News

OTTAWA, July 6 (LifeSiteNews.com) – LifeSite was in attendance at yesterday’s town hall debate between Canadian Alliance leadership candidates Preston Manning and Stockwell Day which produced no clear winner leaving Day with the momentum for the final stretch of the campaign. Day’s campaign gained considerable strength from the endorsement he received yesterday from former Progressive Conservative Member of Parliament, Jim Jones. Jones was quickly kicked out of the Tory caucus by leader Joe Clark after expressing a desire to work closely together with the Alliance. He was the PC’s only Ontario Member of Parliament.

The town hall meeting, which was held in the Ottawa suburb of Nepean, was devoted almost entirely to questions from the audience. The three people who asked questions related to controversies surrounding Day’s campaign were booed by the audience. Day categorically denied the allegation of anti-semitism directed at a Christian school where he once taught, suggesting that those kinds of questions sound like they originate in the Liberal camp. When Day and Manning were asked what they would do when the social conservatives in the party started to make demands, they both said that they would allow party members’ views to be freely discussed and debated. They said that, as with other issues, social conservative values would be made subject to majority vote when it comes to policy making in the party.

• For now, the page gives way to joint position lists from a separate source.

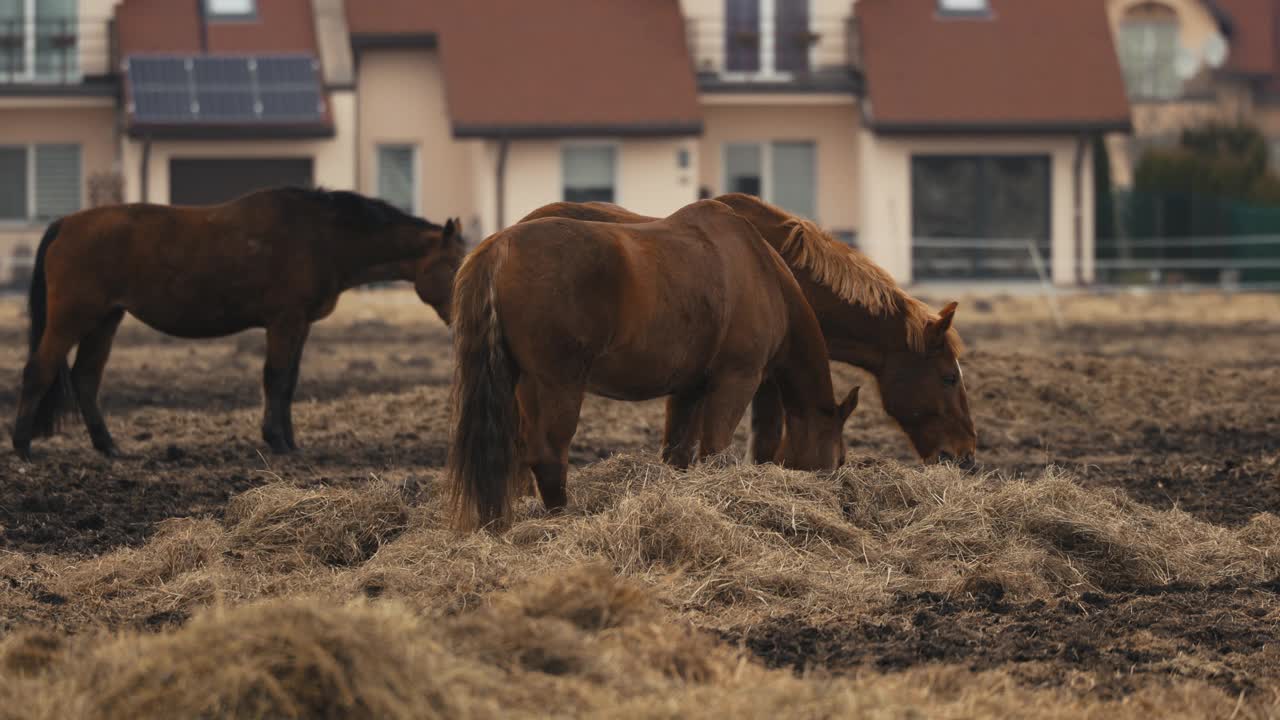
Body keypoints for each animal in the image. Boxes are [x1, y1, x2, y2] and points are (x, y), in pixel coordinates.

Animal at [13, 183, 465, 453]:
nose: (461, 317)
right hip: (72, 318)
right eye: (454, 264)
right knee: (39, 370)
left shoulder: (300, 325)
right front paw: (276, 440)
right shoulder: (284, 321)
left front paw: (289, 441)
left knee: (86, 378)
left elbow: (289, 382)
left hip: (105, 319)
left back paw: (108, 446)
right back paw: (21, 445)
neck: (321, 235)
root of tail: (65, 224)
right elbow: (275, 378)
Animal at [450, 198, 860, 530]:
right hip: (556, 384)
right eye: (839, 459)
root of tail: (498, 248)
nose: (840, 503)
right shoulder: (736, 380)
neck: (761, 272)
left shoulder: (690, 389)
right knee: (547, 453)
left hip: (520, 383)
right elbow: (713, 450)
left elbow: (677, 453)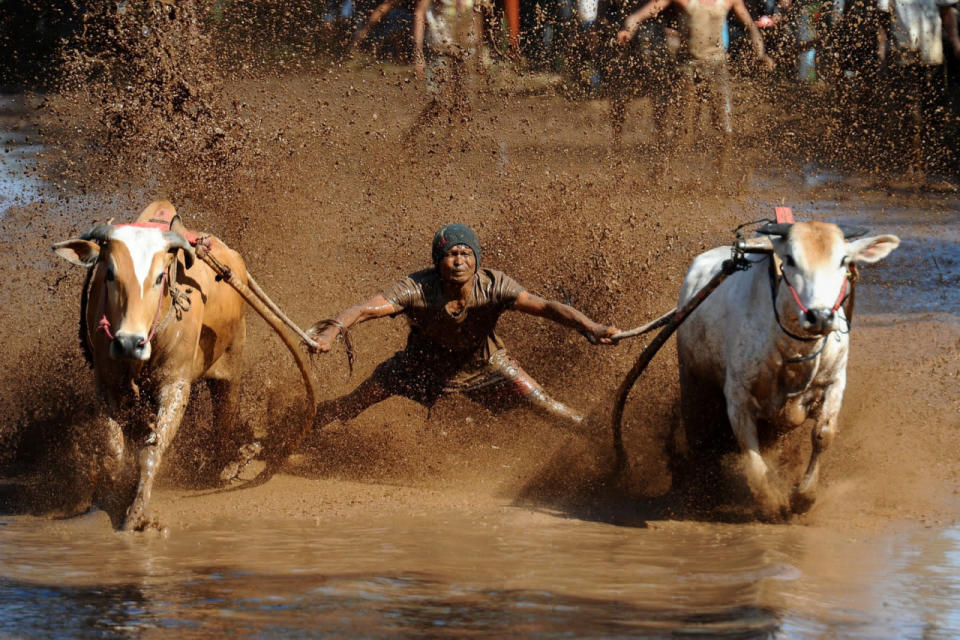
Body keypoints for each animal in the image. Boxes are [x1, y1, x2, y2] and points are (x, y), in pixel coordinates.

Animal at [52, 200, 248, 528]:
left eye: (159, 277)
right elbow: (115, 451)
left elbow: (152, 449)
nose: (130, 342)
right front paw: (108, 498)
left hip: (231, 364)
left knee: (225, 417)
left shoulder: (175, 385)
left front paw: (137, 514)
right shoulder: (107, 385)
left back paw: (226, 463)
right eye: (109, 273)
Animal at [676, 220, 900, 520]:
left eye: (843, 260)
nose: (820, 316)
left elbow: (823, 434)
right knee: (696, 431)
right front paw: (771, 502)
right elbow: (750, 451)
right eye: (790, 259)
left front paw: (804, 495)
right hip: (691, 380)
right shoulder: (737, 395)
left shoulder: (835, 381)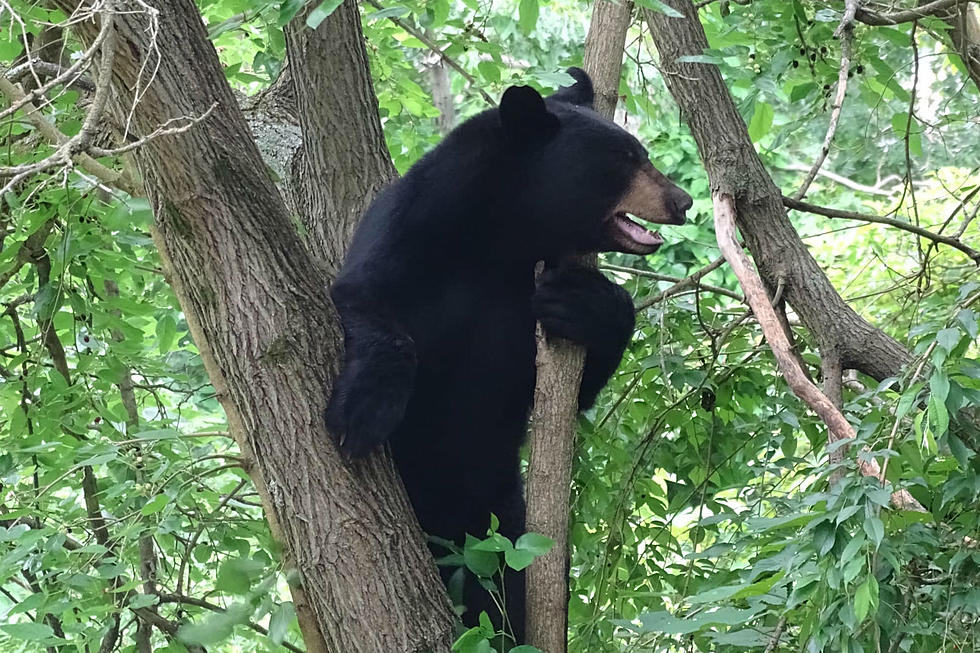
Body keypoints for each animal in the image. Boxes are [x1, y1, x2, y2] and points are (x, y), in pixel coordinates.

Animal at [328, 67, 688, 640]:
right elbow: (366, 299)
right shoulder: (408, 237)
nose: (682, 201)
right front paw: (361, 415)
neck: (501, 240)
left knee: (503, 590)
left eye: (642, 153)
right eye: (624, 159)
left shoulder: (523, 306)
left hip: (500, 519)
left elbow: (567, 383)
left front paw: (584, 304)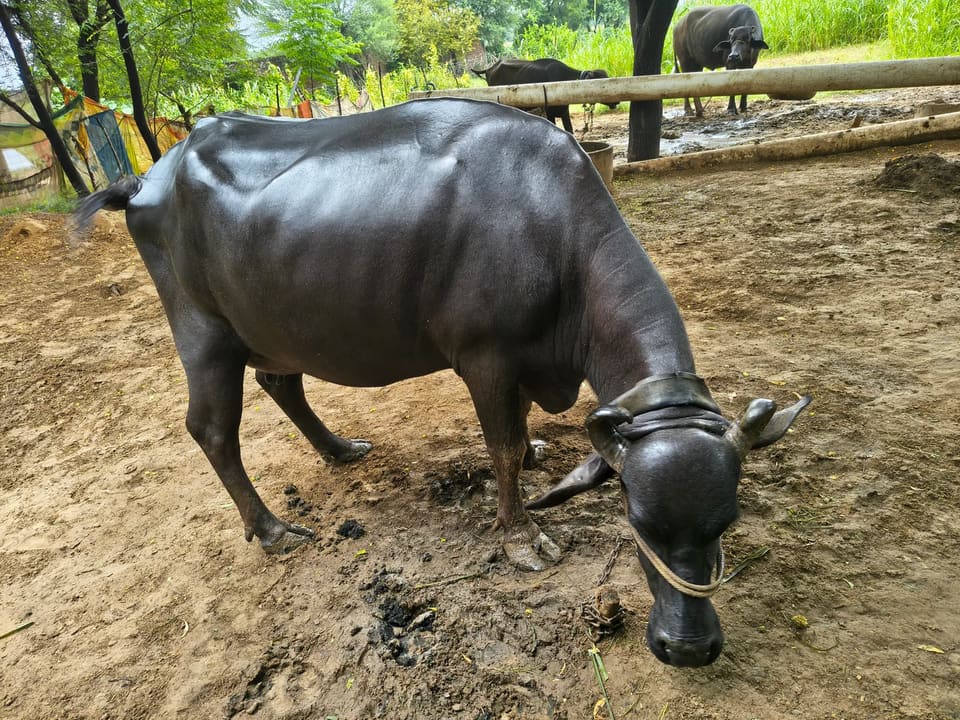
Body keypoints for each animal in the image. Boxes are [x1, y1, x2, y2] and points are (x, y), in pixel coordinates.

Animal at [75, 99, 808, 666]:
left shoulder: (521, 363)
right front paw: (520, 535)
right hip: (203, 333)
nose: (687, 648)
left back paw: (340, 449)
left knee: (283, 383)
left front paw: (538, 457)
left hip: (271, 325)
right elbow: (501, 446)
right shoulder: (487, 356)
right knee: (212, 429)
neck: (551, 230)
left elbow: (521, 430)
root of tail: (149, 177)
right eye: (639, 520)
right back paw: (272, 528)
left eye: (727, 520)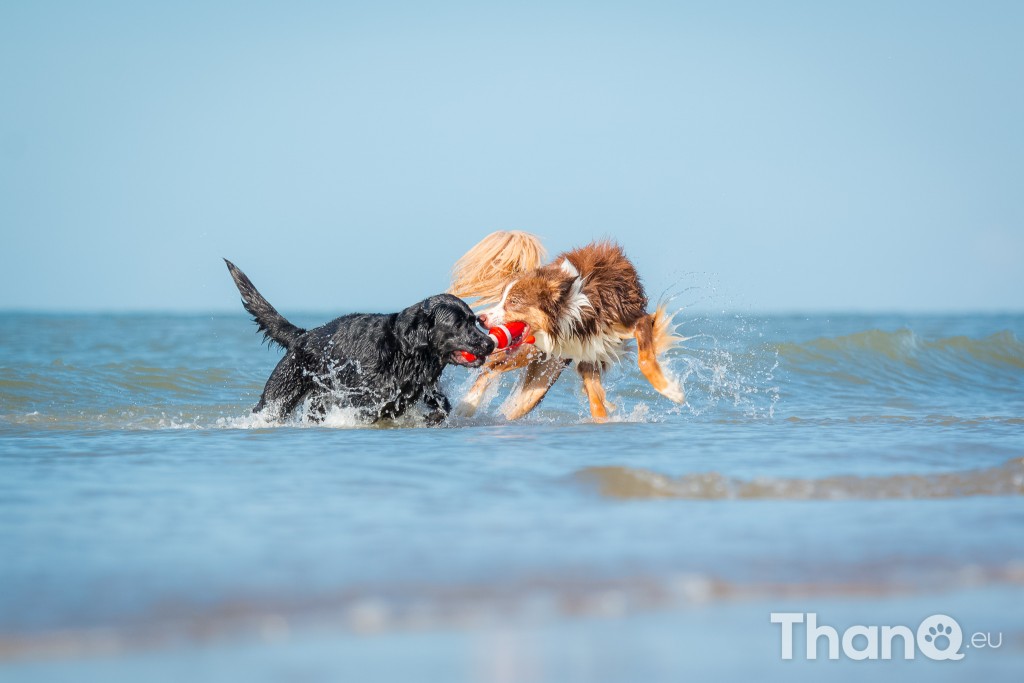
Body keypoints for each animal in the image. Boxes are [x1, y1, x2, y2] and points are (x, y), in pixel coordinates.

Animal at [225, 260, 495, 423]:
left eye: (474, 320)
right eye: (458, 324)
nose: (489, 343)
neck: (405, 350)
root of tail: (302, 336)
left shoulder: (421, 387)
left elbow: (442, 406)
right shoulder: (364, 399)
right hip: (278, 395)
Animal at [450, 231, 684, 421]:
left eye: (513, 302)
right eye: (502, 299)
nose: (480, 318)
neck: (573, 311)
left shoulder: (629, 323)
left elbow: (642, 362)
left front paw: (670, 390)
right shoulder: (587, 352)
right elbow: (596, 399)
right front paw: (674, 390)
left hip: (542, 377)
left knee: (517, 402)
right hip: (531, 353)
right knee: (491, 368)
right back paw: (466, 407)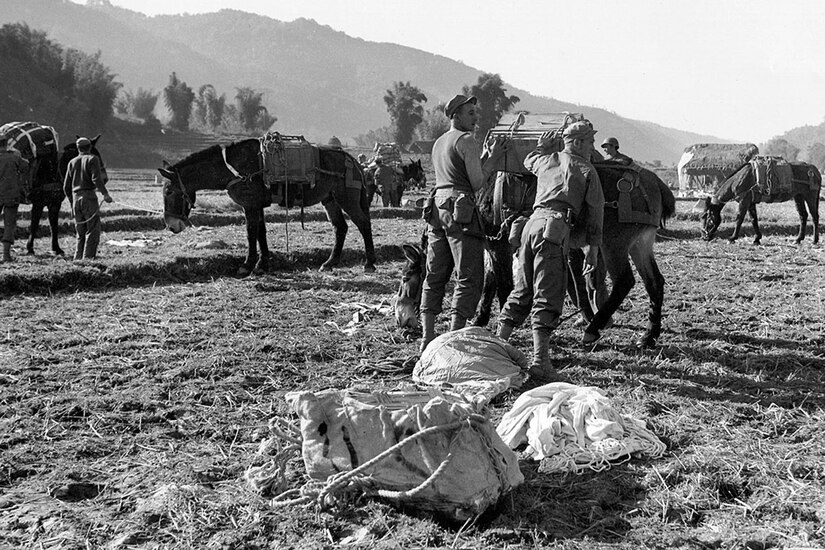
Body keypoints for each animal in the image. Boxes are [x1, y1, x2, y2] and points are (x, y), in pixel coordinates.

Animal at [160, 138, 376, 276]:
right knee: (340, 227)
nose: (171, 225)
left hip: (346, 198)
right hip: (330, 200)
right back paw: (330, 263)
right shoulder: (258, 205)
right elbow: (261, 233)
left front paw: (247, 265)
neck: (232, 168)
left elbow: (251, 233)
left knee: (363, 224)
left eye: (168, 191)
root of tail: (352, 159)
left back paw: (369, 263)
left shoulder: (250, 205)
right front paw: (262, 264)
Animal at [396, 164, 672, 350]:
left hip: (613, 244)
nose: (401, 319)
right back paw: (649, 336)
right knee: (655, 283)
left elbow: (503, 285)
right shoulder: (493, 247)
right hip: (639, 244)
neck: (476, 197)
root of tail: (654, 183)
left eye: (405, 278)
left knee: (625, 282)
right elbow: (489, 283)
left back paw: (593, 329)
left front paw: (501, 327)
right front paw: (480, 319)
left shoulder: (499, 245)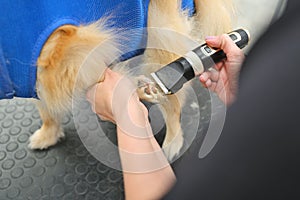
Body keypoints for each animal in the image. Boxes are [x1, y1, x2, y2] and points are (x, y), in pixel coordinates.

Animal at [25, 0, 233, 160]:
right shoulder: (32, 78)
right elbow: (45, 108)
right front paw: (48, 134)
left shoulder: (65, 49)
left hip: (158, 27)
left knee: (172, 102)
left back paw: (171, 139)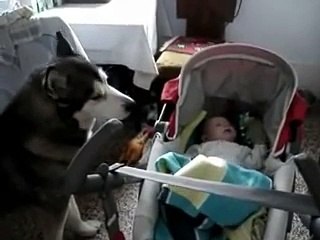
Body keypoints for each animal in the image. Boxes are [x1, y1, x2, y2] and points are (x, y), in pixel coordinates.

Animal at [0, 32, 135, 239]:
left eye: (107, 80)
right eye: (95, 96)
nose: (132, 104)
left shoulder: (68, 184)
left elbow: (74, 212)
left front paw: (84, 229)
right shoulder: (54, 203)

The two leadership candidates generated some of the strongest applause when they condemned judicial activism and discussed their alternatives. Manning talked about the importance of re-establishing the constitutional distinctions between the legislative, executive and judicial branches of government such that the legislative branch – Parliament – makes the laws and the judges are limited to interpreting them. Day said further that he would set up a non-partisan committee of MPs to publicly scrutinize judicial appointments.

Both Manning and Day were conciliatory towards each other during most of the debate with Day making a special effort to express a unifying, team-building sentiment during the second half of the town hall meeting. He talked about focusing on the Liberals instead of attacking each other and reminded the primarily CA audience that all the candidates have committed themselves to working together regardless of who ends up as the leader. In his concluding comments, Day suggested that the focus of the party, as it aspires to forming the next government, should be working “all Day Long Manning the government.”